Still on my monthly habit building, last month I completed #jokeadayJuly. I committed to share a joke (at least one, sometimes more) every day for 31 days. I shared it on my Facebook page (Dr.Melissa Carr) and told it to various people around me throughout the day. 

It’s harder than you might think to find 31 decent (with both meanings of “not dirty” and also “okay”) jokes. But it was fun to search for jokes, and even to laugh at the ones that were truly bad (again, in both senses of the word). And, my favourite part was that friends also shared their jokes with me. 

paddleboardPurposefully seeking humour every day is a powerful medicine, even if it only produces a small smile or groaning giggle. Trying to tickle your funny bone means you are intentionally bringing positive into your life, and that bounces into the lives of others around you, and continuously comes back to you. It’s kind of like that paddle ball on an elastic band that you might have played with when you were a kid–but with the plus of not actually whacking you in the face when you miss. 

Laughter has been shown to:

  • Reduce feelings of stress
  • Stimulate your heart, lungs, and muscles
  • Burn calories
  • Stimulate blood circulation
  • Relax tight muscles
  • Ease pain
  • Improve immune function
  • Boost mood (duh)
  • Release endorphins

* Acupuncture does a lot of these too, by the way.

No joke, look up laughter on PubMed (a reputable source of research), and you’ll find a number of articles citing the value of laughter as medicine. 

These are some of what I thought were my best jokes of the month.

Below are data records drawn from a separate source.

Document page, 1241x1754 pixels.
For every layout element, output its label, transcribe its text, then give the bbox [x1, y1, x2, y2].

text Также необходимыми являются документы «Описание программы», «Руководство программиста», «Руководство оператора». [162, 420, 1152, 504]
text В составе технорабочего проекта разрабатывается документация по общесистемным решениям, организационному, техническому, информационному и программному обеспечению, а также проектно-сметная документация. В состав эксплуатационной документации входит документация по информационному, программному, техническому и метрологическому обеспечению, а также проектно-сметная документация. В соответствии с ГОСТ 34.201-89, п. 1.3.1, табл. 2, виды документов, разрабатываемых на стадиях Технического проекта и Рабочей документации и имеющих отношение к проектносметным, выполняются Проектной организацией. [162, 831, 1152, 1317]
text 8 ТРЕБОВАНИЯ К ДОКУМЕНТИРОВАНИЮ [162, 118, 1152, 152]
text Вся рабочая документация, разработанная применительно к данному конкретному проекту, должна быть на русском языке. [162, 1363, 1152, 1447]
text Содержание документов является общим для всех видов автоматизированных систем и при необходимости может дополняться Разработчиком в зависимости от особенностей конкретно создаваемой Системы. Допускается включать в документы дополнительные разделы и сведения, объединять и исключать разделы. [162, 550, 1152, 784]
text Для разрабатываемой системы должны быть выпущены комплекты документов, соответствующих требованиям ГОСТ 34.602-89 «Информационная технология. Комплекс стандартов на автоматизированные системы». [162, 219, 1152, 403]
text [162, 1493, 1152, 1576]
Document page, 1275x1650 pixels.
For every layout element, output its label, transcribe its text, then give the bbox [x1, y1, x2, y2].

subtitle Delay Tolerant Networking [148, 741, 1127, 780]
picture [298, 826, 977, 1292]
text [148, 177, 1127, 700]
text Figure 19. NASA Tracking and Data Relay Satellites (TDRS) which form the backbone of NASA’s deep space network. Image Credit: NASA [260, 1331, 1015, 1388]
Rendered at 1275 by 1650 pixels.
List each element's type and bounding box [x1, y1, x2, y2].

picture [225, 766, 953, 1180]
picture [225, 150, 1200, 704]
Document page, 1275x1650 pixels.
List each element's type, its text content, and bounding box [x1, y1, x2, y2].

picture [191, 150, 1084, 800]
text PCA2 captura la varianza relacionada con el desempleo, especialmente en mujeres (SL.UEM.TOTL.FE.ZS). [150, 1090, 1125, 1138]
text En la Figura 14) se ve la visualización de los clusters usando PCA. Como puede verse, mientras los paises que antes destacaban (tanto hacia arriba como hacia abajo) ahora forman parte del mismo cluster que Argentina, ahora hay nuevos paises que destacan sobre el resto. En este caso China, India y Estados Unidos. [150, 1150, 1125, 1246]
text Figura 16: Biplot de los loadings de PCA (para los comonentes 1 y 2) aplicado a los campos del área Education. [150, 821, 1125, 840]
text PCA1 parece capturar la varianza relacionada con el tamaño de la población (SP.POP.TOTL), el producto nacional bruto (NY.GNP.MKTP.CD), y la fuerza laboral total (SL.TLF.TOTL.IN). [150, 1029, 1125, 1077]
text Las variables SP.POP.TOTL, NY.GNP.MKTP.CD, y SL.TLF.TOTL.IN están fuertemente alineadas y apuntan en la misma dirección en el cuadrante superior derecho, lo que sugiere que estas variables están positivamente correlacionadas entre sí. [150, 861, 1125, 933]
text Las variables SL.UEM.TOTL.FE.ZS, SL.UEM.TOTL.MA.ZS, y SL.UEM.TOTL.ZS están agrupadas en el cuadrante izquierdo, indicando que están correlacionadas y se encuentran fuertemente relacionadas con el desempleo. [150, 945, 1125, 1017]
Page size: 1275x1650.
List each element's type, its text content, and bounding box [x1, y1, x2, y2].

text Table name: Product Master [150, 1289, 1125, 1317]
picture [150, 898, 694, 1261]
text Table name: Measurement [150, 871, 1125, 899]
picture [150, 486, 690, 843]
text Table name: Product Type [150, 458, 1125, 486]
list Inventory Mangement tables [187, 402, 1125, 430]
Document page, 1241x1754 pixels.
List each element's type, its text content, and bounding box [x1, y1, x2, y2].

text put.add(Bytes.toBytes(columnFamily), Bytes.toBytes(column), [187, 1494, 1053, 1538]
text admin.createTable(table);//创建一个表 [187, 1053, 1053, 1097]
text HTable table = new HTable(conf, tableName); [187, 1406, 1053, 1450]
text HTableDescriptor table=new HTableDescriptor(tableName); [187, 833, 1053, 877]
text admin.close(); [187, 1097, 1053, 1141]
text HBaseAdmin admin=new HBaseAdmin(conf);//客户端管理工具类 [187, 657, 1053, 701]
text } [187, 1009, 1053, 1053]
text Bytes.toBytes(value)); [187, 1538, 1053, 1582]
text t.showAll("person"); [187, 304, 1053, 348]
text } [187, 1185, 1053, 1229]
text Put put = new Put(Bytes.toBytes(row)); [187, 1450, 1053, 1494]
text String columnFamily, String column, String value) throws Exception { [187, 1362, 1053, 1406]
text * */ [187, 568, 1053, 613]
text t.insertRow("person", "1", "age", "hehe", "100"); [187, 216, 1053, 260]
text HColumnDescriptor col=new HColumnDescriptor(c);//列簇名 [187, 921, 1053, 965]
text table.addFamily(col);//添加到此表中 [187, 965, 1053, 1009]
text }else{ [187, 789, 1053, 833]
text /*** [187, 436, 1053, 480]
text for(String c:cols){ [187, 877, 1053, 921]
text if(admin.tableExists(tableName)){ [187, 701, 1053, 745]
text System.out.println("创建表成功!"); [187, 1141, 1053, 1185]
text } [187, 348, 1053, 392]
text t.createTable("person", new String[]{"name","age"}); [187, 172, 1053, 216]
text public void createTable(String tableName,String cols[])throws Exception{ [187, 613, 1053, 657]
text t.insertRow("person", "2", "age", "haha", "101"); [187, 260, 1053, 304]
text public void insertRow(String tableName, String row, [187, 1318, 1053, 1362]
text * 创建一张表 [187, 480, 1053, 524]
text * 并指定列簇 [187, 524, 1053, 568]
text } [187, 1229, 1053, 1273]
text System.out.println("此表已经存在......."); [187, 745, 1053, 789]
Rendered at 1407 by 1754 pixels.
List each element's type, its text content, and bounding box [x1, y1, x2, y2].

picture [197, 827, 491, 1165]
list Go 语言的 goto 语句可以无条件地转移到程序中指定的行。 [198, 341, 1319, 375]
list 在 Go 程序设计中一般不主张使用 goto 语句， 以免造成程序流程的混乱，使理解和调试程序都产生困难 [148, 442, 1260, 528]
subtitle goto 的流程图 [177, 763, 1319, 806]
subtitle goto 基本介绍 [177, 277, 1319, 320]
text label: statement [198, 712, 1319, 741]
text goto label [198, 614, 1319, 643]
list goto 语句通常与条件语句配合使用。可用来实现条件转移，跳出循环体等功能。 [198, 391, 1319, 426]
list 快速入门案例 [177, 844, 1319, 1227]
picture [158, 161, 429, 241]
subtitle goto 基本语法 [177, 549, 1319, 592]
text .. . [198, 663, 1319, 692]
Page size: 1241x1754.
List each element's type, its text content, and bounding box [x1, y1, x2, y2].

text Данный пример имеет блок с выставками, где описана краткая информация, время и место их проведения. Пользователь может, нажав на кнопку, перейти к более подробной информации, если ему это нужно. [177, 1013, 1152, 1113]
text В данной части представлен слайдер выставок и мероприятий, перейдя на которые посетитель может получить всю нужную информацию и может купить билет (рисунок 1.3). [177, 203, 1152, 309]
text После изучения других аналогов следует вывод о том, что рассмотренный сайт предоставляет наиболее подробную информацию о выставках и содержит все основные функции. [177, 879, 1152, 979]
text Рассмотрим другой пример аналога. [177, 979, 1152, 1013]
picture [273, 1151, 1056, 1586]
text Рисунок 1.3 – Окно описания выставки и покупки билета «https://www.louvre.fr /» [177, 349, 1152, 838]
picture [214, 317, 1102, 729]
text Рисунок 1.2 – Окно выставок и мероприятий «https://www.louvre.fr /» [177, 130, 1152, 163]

Send me your best jokes!

Mahatma Gandhi, as you know, walked barefoot most of the time, which produced an impressive set of calluses on his feet. He also ate very little, which made him rather frail, and with his odd diet, he suffered from bad breath. This made him…(oh, man, this is so bad, it’s good)…a super calloused fragile mystic hexed by halitosis.

What’s Orange and sounds like a Parrot? ……………..A Carrot.

Why did the hipster burn his mouth on a slice of pizza? He ate it before it was cool.

and lastly…

Two bass drums and a cymbal roll down a hill. Ba dum tssh.